Responding to another question, he said that recapitulation doesn’t have an end; it should last until the end of our days and beyond.
“I stretch my fibers every night while remembering what happened during the day. This way, my list of events stays updated. But once a year, I give myself over to a more complete and total exercise, for which I move away from everything for several weeks.”
He warned us that, just because it’s a daily practice, we must not see the exercise as a routine.
“If we don’t recover the totality of our energy, we will never achieve the power of our decisions; there will always be a background noise, a foreign command. And without the power of his decisions, a man is nothing.”
“Reliving events is ideal, because it cleans the wounds of the past and clears up any congestion of the energy conduits. In this way, you break the fixation of other people’s gaze, you expose the patterns of people’s behavior, and nothing can hook you again. You become a sovereign being; you decide what you want to make of yourself.”
Another question concerned the effects of recapitulation on awareness.
He maintained that the exercise has two main effects.
“The immediate effect is that it stops our internal dialogue. When a warrior is able to stop his dialogue, he tightens the relationship with his energy. It liberates him from the obligations of memory, and from the burden of feelings, and leaves a residual energy that he can invest in enlarging the frontiers of his perception. A warrior begins to appreciate the real thing, not the interpretation of it. For the first time, he comes into contact with the consensus of sorcerers, which is the description of a reality inconceivably integrated.”
“It’s normal that a warrior at this stage begins to laugh at anything, because energy provides happiness. Thanks to his recapitulation, he is happy, overflowing, jumps like a child.

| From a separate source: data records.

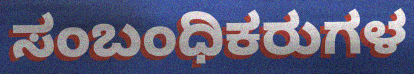
ಸಂಬಂಧಿಕರುಗಳ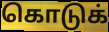
கொடுக்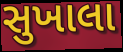
સુખાલાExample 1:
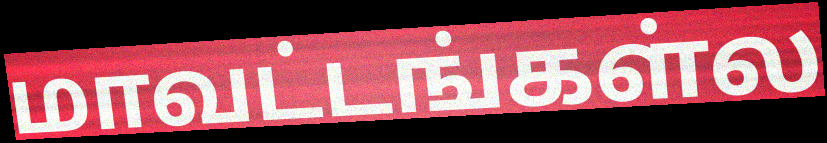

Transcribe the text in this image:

மாவட்டங்கள்ல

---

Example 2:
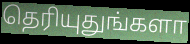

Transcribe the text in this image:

தெரியுதுங்களா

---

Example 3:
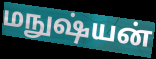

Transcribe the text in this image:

மநுஷ்யன்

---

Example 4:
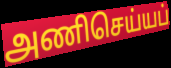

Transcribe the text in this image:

அணிசெய்யப்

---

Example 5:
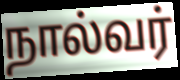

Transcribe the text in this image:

நால்வர்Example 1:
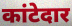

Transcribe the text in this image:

कांटेदार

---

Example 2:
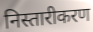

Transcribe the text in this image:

निस्तारीकरण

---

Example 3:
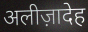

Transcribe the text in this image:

अलीज़ादेह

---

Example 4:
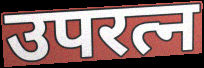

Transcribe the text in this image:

उपरत्न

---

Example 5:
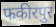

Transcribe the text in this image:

फकीरपुर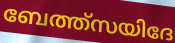
ബേത്ത്സയിദേ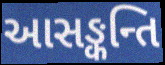
આસઙ્કન્તિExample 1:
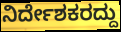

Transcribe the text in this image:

ನಿರ್ದೇಶಕರದ್ದು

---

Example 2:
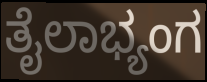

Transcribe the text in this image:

ತೈಲಾಭ್ಯಂಗ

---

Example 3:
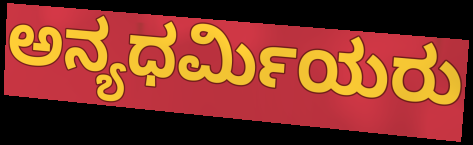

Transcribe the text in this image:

ಅನ್ಯಧರ್ಮಿಯರು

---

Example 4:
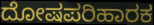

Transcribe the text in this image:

ದೋಷಪರಿಹಾರಕ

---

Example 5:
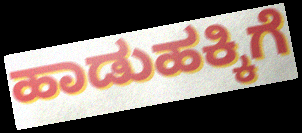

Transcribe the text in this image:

ಹಾಡುಹಕ್ಕಿಗೆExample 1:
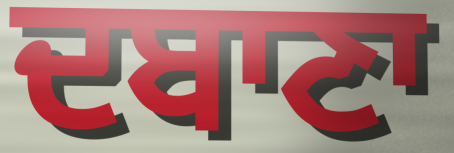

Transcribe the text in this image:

ਦਬਾਣਾ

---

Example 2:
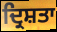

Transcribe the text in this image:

ਦ੍ਰਿਸ਼ਤਾ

On the other hand, he begins to become a fearsome person, since, having his luminosity intact and his life clean, decisions will no longer be an obstacle for him. He will decide what is necessary the moment he wants to, and that, to other people, is scary.”

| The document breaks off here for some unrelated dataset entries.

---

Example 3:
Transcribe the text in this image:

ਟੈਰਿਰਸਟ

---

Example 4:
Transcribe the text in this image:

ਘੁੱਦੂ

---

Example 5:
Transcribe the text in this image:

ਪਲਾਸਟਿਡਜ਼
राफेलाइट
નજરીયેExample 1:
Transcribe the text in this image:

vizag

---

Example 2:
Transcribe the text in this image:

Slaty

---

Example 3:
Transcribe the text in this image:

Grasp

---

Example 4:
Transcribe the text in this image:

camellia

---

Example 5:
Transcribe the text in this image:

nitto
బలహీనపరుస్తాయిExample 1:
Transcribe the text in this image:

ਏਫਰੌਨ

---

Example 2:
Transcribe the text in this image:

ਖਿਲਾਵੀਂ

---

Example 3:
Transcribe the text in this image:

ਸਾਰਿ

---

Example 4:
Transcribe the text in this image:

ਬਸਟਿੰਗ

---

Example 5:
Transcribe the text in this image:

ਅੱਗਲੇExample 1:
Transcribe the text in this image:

“This is also the time when the warrior requires an extra dose of sobriety and sanity, because without it he would take unnecessary risks, endangering both his own security and the security of others.”

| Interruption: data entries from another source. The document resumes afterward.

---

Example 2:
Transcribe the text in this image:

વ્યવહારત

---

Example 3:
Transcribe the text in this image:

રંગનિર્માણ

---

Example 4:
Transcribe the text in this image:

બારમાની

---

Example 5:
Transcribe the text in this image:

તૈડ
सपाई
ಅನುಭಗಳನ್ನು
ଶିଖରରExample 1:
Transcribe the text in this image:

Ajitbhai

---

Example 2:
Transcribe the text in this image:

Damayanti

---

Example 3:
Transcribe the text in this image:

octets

“Another effect of recapitulation is that it works as an invitation to the spirit, and makes it want to come and live with us. In other words: To remember our past is the most effective method to unite the physical body and the energy body, which have been separated for years.”
He went on to say that the sorcerer who has managed to compress the thickest part of his energy is in a state where he may intend a feat of perceptual prowess: Intending a copy of his life experience, in order to deceive death.
“That is the final objective of recapitulation: To create a double, and get ready to leave. You don’t have to be a sorcerer to understand the importance of all this. To die in debt is a pitiful way of dying. On the other hand, to have a double to offer the Eagle guarantees that you will be able to continue ahead.”
“The fight of sorcerers is heroic. Recapitulating impeccably the content of their lives, they pick up the fibers which drained their attention, and return to those they have known all the attention they have given them. In that way, they arrive at a state of balance which allows them to leave with all their awareness. Their memories, coherent, refined, and integrated, work as an independent being, which serves as a ticket they hand over in exchange for their awareness. The Eagle accepts that effort as a payment, and steps aside. Our replica is sufficient to satisfy its demand.”
“Seers see that moment as an explosion of energy which aligns their encapsulated awareness with the totality of emanations out there, and their assemblage point expands infinitely, like a vortex of light.”